§ Instruction:
Include in the output the line containing "OK, tout accepter" and each subsequent line of the records, through the end, transcribed exactly. Add nothing else.

§ Exercise materials:

.....

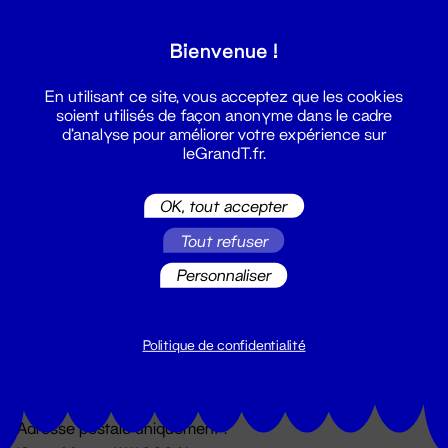
Grand T :
Bienvenue !
S'inscrire
En utilisant ce site, vous acceptez que les cookies
soient utilisés de façon anonyme dans le cadre
d'analyse pour améliorer votre expérience sur
leGrandT.fr.
OK, tout accepter
Tout refuser
Personnaliser
Billetterie
02 51 88 25 25
billetterie@leGrandT.fr
Politique de confidentialité
Du lundi au vendredi 14h → 18h
🚨 Accueil physique impossible jusqu'à l'ouverture
Adresse postale uniquement :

.....

§ The completed task:
OK, tout accepter
Tout refuser
Personnaliser
Billetterie
02 51 88 25 25
billetterie@leGrandT.fr
Politique de confidentialité
Du lundi au vendredi 14h → 18h
🚨 Accueil physique impossible jusqu'à l'ouverture
Adresse postale uniquement :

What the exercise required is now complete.